▶ **What you are asked to do**: Down to the last line, write out the entries below exactly and omit all pictures.
>>>
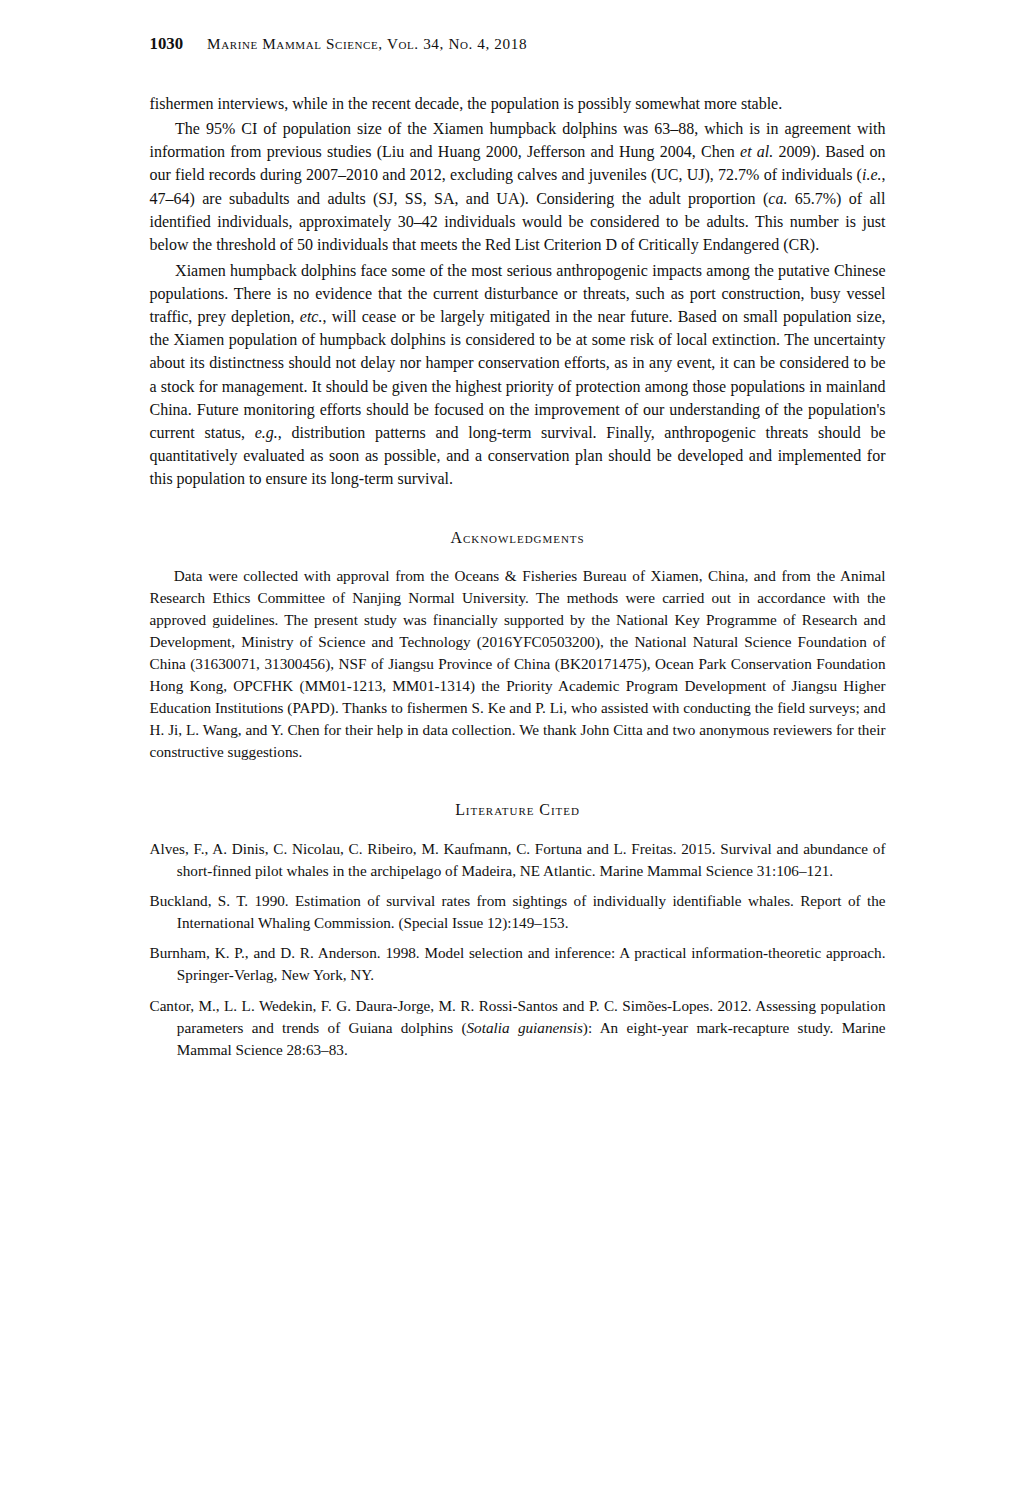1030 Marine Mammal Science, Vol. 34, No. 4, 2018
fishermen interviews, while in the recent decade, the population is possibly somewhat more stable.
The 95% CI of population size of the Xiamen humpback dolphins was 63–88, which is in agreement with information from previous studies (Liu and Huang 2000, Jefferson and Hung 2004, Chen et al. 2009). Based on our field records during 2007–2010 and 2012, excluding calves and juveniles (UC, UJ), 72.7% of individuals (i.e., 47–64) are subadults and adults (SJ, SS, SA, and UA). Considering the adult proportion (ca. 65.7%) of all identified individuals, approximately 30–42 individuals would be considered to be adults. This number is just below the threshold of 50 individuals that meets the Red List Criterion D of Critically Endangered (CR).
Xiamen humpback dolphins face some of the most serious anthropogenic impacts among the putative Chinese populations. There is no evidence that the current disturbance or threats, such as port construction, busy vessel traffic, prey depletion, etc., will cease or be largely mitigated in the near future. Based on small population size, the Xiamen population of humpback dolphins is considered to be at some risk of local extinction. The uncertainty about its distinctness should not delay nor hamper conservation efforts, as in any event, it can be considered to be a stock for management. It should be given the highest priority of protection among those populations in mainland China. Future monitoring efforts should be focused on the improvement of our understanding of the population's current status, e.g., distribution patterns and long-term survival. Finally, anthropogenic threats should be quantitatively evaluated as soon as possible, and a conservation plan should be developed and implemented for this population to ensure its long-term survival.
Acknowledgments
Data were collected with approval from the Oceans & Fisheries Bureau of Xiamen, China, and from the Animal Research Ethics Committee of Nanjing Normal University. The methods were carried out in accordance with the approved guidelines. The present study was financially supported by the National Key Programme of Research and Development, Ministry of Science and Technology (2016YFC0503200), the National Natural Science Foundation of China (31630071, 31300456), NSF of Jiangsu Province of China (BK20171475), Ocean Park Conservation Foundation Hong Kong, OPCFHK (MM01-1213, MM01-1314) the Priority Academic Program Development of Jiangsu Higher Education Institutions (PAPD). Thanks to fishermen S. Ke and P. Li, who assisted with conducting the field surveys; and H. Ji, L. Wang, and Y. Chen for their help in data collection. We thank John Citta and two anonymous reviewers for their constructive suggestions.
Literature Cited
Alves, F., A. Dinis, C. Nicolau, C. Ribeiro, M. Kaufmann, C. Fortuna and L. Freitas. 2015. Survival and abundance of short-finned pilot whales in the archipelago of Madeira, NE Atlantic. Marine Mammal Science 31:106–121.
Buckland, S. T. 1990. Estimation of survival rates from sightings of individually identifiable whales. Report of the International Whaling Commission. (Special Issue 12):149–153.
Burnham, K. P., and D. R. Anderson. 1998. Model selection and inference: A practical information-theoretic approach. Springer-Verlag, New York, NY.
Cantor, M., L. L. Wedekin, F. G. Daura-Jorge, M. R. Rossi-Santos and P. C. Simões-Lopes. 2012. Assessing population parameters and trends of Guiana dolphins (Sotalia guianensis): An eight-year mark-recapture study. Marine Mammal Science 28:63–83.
<<<
▶ **Solution**:
1030 Marine Mammal Science, Vol. 34, No. 4, 2018
fishermen interviews, while in the recent decade, the population is possibly somewhat more stable.
The 95% CI of population size of the Xiamen humpback dolphins was 63–88, which is in agreement with information from previous studies (Liu and Huang 2000, Jefferson and Hung 2004, Chen et al. 2009). Based on our field records during 2007–2010 and 2012, excluding calves and juveniles (UC, UJ), 72.7% of individuals (i.e., 47–64) are subadults and adults (SJ, SS, SA, and UA). Considering the adult proportion (ca. 65.7%) of all identified individuals, approximately 30–42 individuals would be considered to be adults. This number is just below the threshold of 50 individuals that meets the Red List Criterion D of Critically Endangered (CR).
Xiamen humpback dolphins face some of the most serious anthropogenic impacts among the putative Chinese populations. There is no evidence that the current disturbance or threats, such as port construction, busy vessel traffic, prey depletion, etc., will cease or be largely mitigated in the near future. Based on small population size, the Xiamen population of humpback dolphins is considered to be at some risk of local extinction. The uncertainty about its distinctness should not delay nor hamper conservation efforts, as in any event, it can be considered to be a stock for management. It should be given the highest priority of protection among those populations in mainland China. Future monitoring efforts should be focused on the improvement of our understanding of the population's current status, e.g., distribution patterns and long-term survival. Finally, anthropogenic threats should be quantitatively evaluated as soon as possible, and a conservation plan should be developed and implemented for this population to ensure its long-term survival.
Acknowledgments
Data were collected with approval from the Oceans & Fisheries Bureau of Xiamen, China, and from the Animal Research Ethics Committee of Nanjing Normal University. The methods were carried out in accordance with the approved guidelines. The present study was financially supported by the National Key Programme of Research and Development, Ministry of Science and Technology (2016YFC0503200), the National Natural Science Foundation of China (31630071, 31300456), NSF of Jiangsu Province of China (BK20171475), Ocean Park Conservation Foundation Hong Kong, OPCFHK (MM01-1213, MM01-1314) the Priority Academic Program Development of Jiangsu Higher Education Institutions (PAPD). Thanks to fishermen S. Ke and P. Li, who assisted with conducting the field surveys; and H. Ji, L. Wang, and Y. Chen for their help in data collection. We thank John Citta and two anonymous reviewers for their constructive suggestions.
Literature Cited
Alves, F., A. Dinis, C. Nicolau, C. Ribeiro, M. Kaufmann, C. Fortuna and L. Freitas. 2015. Survival and abundance of short-finned pilot whales in the archipelago of Madeira, NE Atlantic. Marine Mammal Science 31:106–121.
Buckland, S. T. 1990. Estimation of survival rates from sightings of individually identifiable whales. Report of the International Whaling Commission. (Special Issue 12):149–153.
Burnham, K. P., and D. R. Anderson. 1998. Model selection and inference: A practical information-theoretic approach. Springer-Verlag, New York, NY.
Cantor, M., L. L. Wedekin, F. G. Daura-Jorge, M. R. Rossi-Santos and P. C. Simões-Lopes. 2012. Assessing population parameters and trends of Guiana dolphins (Sotalia guianensis): An eight-year mark-recapture study. Marine Mammal Science 28:63–83.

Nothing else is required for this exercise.